IBMS Council Treasurer Robert began work as a junior MLSO in 1978. Here he recalls his travels and one of the more eye-opening laboratory techniques at the time.
I’ve been fortunate to have worked in a number of hospitals and with great colleagues. I started in 1978 as a junior A MLSO (medical laboratory scientific officer).
For the first two years I rotated around the pathology departments at Farnborough Hospital in Kent, spending 3 months in histopathology, followed by six months each in microbiology haematology (with a short time in transfusion) and biochemistry.
Getting an ONC (Ordinary National Certificate) in Medical Laboratory Sciences meant I could become a junior B MLSO position in the Biochemistry department. Two more years training and a Technician Education Council Higher Certificate in Medical Laboratory Sciences got me a qualified MLSO post.
At the time I entered the profession, university training was just starting, and most trainees were employed by a hospital, working four days a week plus one day at college. I attended Bromley Technical College where lectures and practical sessions went on until about 8.30 pm. People travelled from London and all over Kent to attend the classes at Bromley. We usually managed a trip to the pub after college as well.
I spent a further 3 years at Farnborough Hospital and in our laboratory at Bromley Hospital, during which I passed the special exam for IBMS fellowship. I then went to Australia for a working holiday and spent time in the pathology departments of Woden Valley Hospital in Canberra and Darwin Hospital in the Northern Territory.
On return to the UK, I worked at Central Middlesex Hospital in NW London and then moved on to Scotland where I was one of a small team who set up the pathology department in a new private hospital on Clydebank. I was responsible for the clinical chemistry lab and spent seven years there.
Returning to London I worked as laboratory manager of the chemical pathology department at Guy’s and St Thomas’ Hospitals. Latterly I have worked in Portsmouth as a pathology manager, and following that Director of Pathology Contracts and Performance at Bedford Hospital’s NHS Trust.
Improved analytical techniques
It has been wonderful to have been working in pathology as analytical techniques have developed and improved. When I first entered the profession radioisotopes were commonly used as labels in immunoassay, these have mostly been replaced by safer alternatives.
Mass spectrometry and genomic techniques are now entering routine use. I remember the first PC being installed in the lab at Farnborough, since then computing has allowed labs to automate much of the manual work and data transmission, no more handwriting results on to piles of pre-printed patient report forms!
Pathology and biomedical scientists have worked with colleagues in the other professions to introduce common standards for our services firstly with CPA (Clinical Pathology Accreditation) and then through UKAS and ISO15189.
The IBMS CPD scheme
Early in my career we often attended evening and weekend lectures and seminars, these were usually organised by IBMS branches and regions. The IBMS later developed a scheme for formally recognising this sort of activity with its CPD scheme. I believe this was one of the first in healthcare in the UK. It took me a while to get to grips with writing reflective practice though!
Being part of the IBMS has given me lots of opportunities to get involved and promote the profession, for example by being a member of branch committees, as specialist advisor on the clinical chemistry advisory panel and also on Council.
Mouth pipettes and lab coats
When I started training in the late 1970s, health and safety rules were rather different to those now in force. I remember being taught to mouth pipette reagents, which we did very carefully!
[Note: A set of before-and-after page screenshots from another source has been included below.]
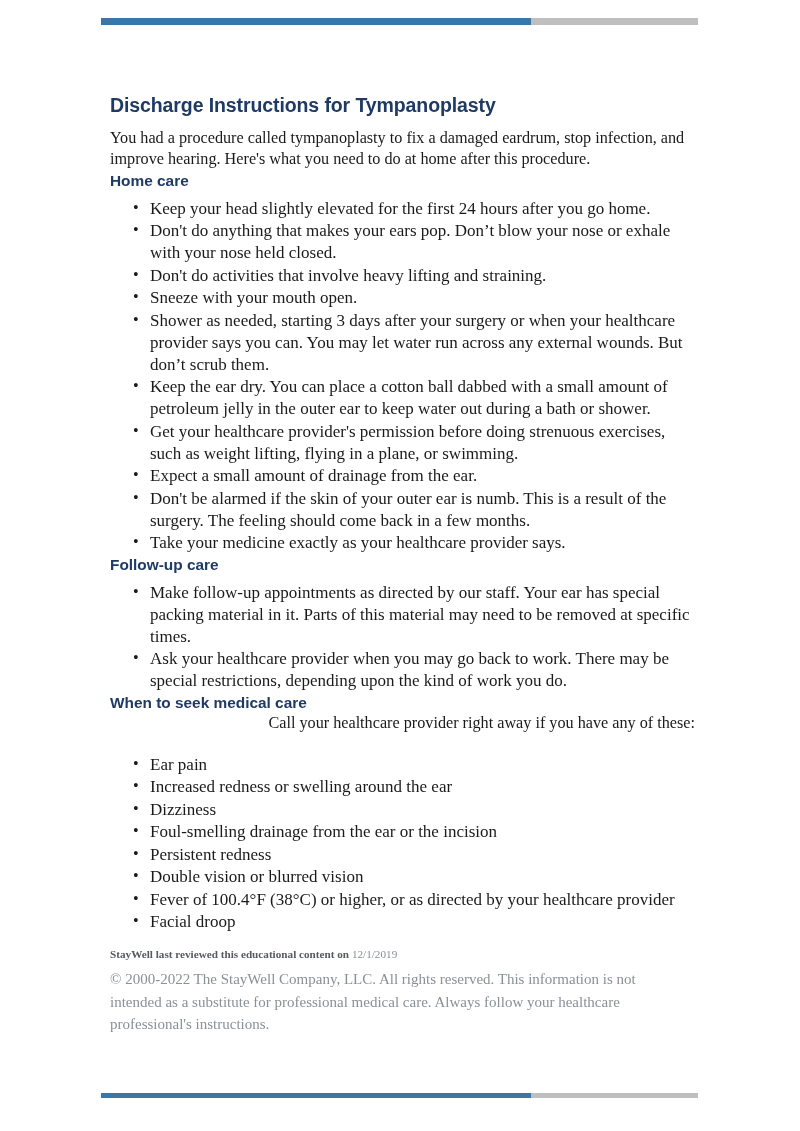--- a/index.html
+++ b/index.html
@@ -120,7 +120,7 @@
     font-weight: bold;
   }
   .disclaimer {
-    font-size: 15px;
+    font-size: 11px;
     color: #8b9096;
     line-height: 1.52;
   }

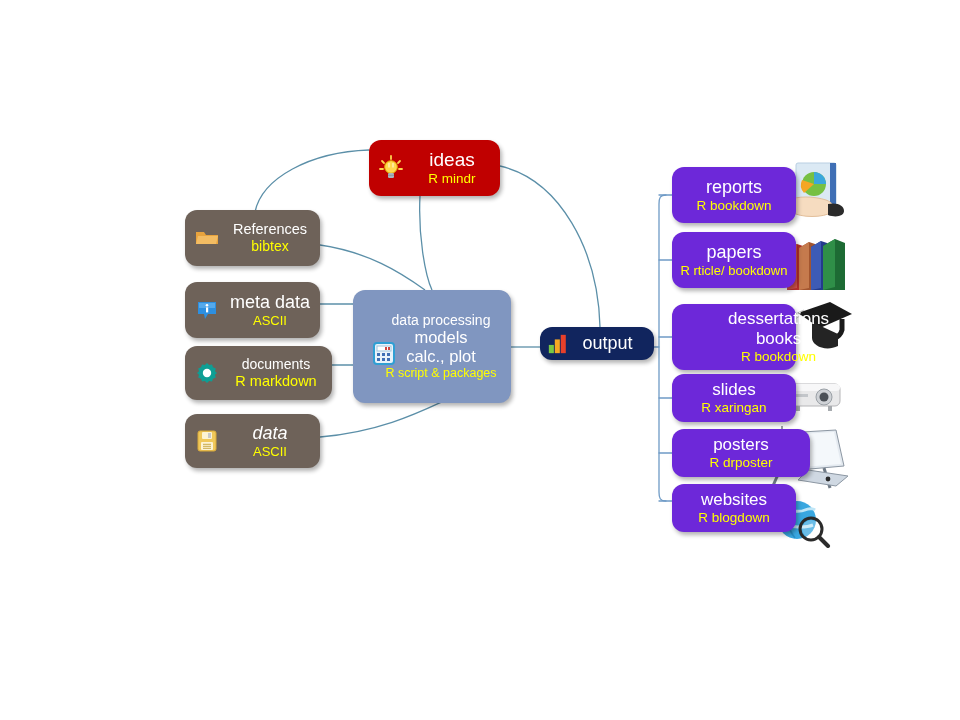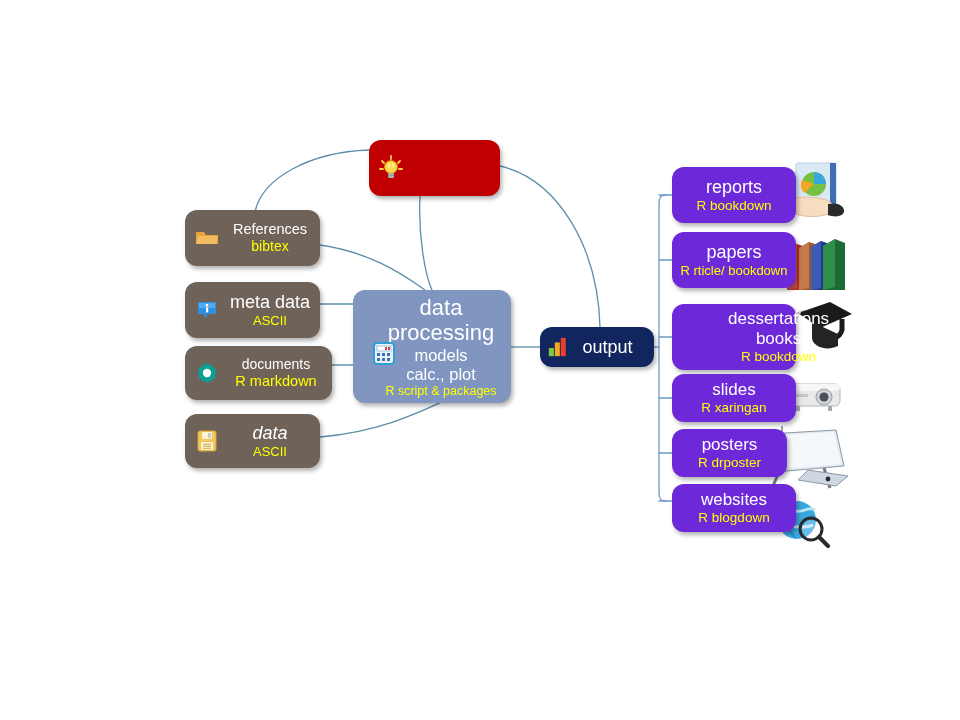--- a/index.html
+++ b/index.html
@@ -154,6 +154,10 @@
         <rect x="10" y="18" width="6" height="5" rx="1.2" fill="#a9b4bd"></rect>
         <rect x="10" y="19.8" width="6" height="1" fill="#8e989f"></rect>
       </svg>
+    </span>
+    <span class="txt">
+      <span class="l1" style="font-size:19px;">ideas</span>
+      <span class="l2" style="font-size:13.5px;">R mindr</span>
     </span>
   </div>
Most diagnostic labs don’t prepare many reagents from bulk raw chemicals now, but we were making up “working reagents” using glass pipettes to mouth pipette strong acids, hydrochloric acid, that sort of thing. It was perfectly normal.
I remember the introduction of devices to help manage these liquids. They took quite a lot of practice to use deftly but did remove the need to mouth pipette hazardous liquids. When I was training I recall one of my older colleagues saying, “When I was training we had to mouth pipette some of the samples too!”
Lab staff used to wear traditional doctors style white coats, these did not provide complete protection most people possessed work clothing that was “customised” with chemical stains from small splashes and spillages. The lab coats we now wear with elasticated cuffs and high collars much provide better protection, when these were introduced they were known as “Howie coats” after the author of the report that recommended their introduction.
Relationships – then and now
Something that’s changed between when I started to how it is now is the relationship we had with our fellow hospital staff.
When I started there was a much closer relationship with the wards and clinics. We visited the wards first thing in the morning to collect blood specimens from the patients who had had tests written up by their doctors. Because we were out and about round the hospital we knew people from all over, administrators, pharmacists, radiographers, porters, housekeepers as well as the doctors and nursing staff. We had great times socialising with the other members of staff in the hospital social club. Some of my colleagues met their partners through the social scene at the hospital.
I’m fortunate to be in touch with many colleagues I’ve met over the years, although after a while you can lose touch with people, it’s important to appreciate the relationships you have with your colleagues, especially when you’re working together to provide a professional service which helps to save lives.